Sayfa alıntısı.
##############################

Pkk destekli CHP’den başkan olanlar, ona destek verenler gittiğiniz yerin kimliğini kullanacak kadar şerefiniz, namusunuz olsun… Bir gün olsun CHP’nin PKK ilişkisine laf söylemeyip, bir de bu propagandaları yapanlar şeref yoksunlarıdır. Mansur Yavaş’ı oldukça çok zor günler bekliyor.
Öncelikle Türkiye genelinde olduğu gibi, Ankara’da da iradesini ortaya koyan seçmenlere saygılarımı sunarak yazıma başlamak istiyorum. İrade ortaya konulduktan sonra saygı duymaktan başka yapılacak bir şey yoktur.
Ankara’ya özel parantez açtığım için konu Mansur Yavaş olacaktır.
2011 yılından bu yana Mansur Yavaş hakkında eleştiri yazısı yazan bir kişiyim. Bu seçim dönemi de onun hakkındaki yazıları sıklaştırdığım ve seçimlerden sonra eleştirilerimi sosyal medya hesabımdan devam ettirdiğim için bana “Mansur Yavaş’a bu özel takıntının sebebi nedir?” diye soruyorlar. Kendisiyle MHP Genel Merkezi özel kalem bekleme salonunda yüz yüze gelmekten başka hiçbir tanışıklığım yoktur. O zamanda MHP Ankara Büyükşehir Belediye Başkan adayı olduğu günlerdi. Yani özel bir takıntım yok ama MHP Lideri Sayın Devlet Bahçeli’ye geçmişte yazdığı o meşhur mektuptan sonra özel takibim vardır. Hatta o yıllarda ilk eleştiri yazımı “Mansur Yavaş O Mektubu Kime Yazdırdın?” başlığıyla yazmıştım. Mansur Yavaş öyle bir mektup yazmıştı ki, MHP ve Ülkücü Hareketle ideolojik bir bağının olmadığını, iradesini başkasının kullandığını o günlerde anlamıştım. O günlerin atmosferini hatırlarsanız o mektubun bir FETÖ kalemi ve zihniyle yazıldığını anlarsınız. Zaten iddiada odur ki, mektubu kaleme alan FETÖ’den tutuklu Mümtazer Türköne idi. Diğer bir iddiada zaten Mansur Yavaş’ı 2014 yılında CHP’ye götüren kişi de Mümtazer Türköne idi. Bu iddiaların hiçbiri zaten muhatabı tarafından da yalanlanmadı. Belki Mansur Yavaş’ın danışmanı Servet Avcı bu konuda bir açıklama yapmak ister !
Mansur Yavaş o buram buram FETÖ kokan mektubunu MHP Genel Merkezi’ne gönderdiğinde MHP Lideri Sayın Devlet Bahçeli mektubu okur okumaz telefonla Mansur Yavaş’ı arayıp “Mansur bey, bu mektubun tamamını Zaman gazetesi ve benzeri gazetelerde yayınlatın. Oralara tam yakışır” diyerek fırça atmıştı.

##############################

Verilen malzeme.
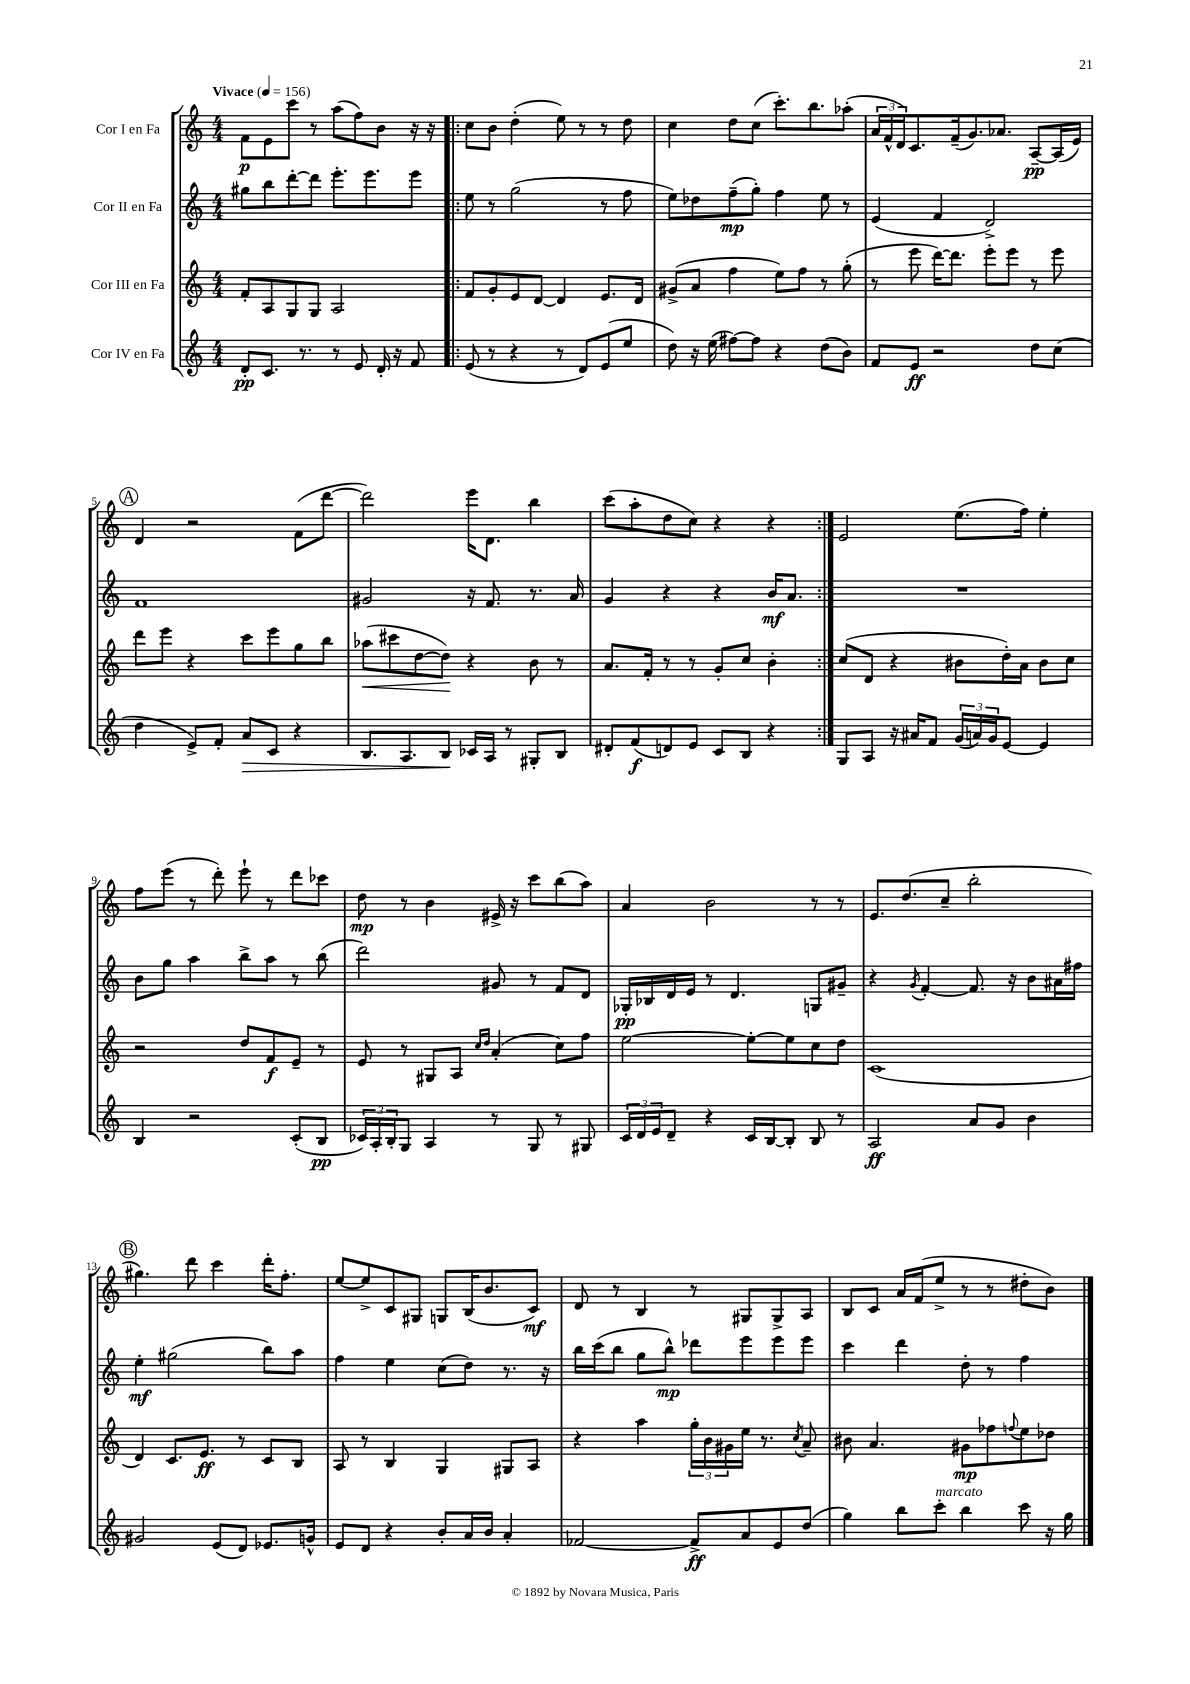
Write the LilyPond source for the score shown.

##############################

Yazılı talep 1.
Sayfa alıntısına göre şu soruları yanıtla:
(a) Yazar, Mansur Yavaş hakkında hangi yıldan bu yana eleştiri yazısı yazıyor?
(b) Yazarın Mansur Yavaş hakkındaki ilk eleştiri yazısının başlığı neydi?
(c) Devlet Bahçeli, telefonda mektubun tamamının hangi gazetede ve benzerlerinde yayınlatılmasını söylemiş?
Yazılı talep 2. Sayfa alıntısından bir bölümü aynen çıkar: "Öncelikle Türkiye genelinde" sözlerinin geçtiği yerden başla, "Mansur Yavaş olacaktır." sözlerinden sonra dur.

Görev yanıtı 1.
(a) 2011
(b) "Mansur Yavaş O Mektubu Kime Yazdırdın?"
(c) Zaman gazetesi

Görev yanıtı 2.
Öncelikle Türkiye genelinde olduğu gibi, Ankara’da da iradesini ortaya koyan seçmenlere saygılarımı sunarak yazıma başlamak istiyorum. İrade ortaya konulduktan sonra saygı duymaktan başka yapılacak bir şey yoktur.
Ankara’ya özel parantez açtığım için konu Mansur Yavaş olacaktır.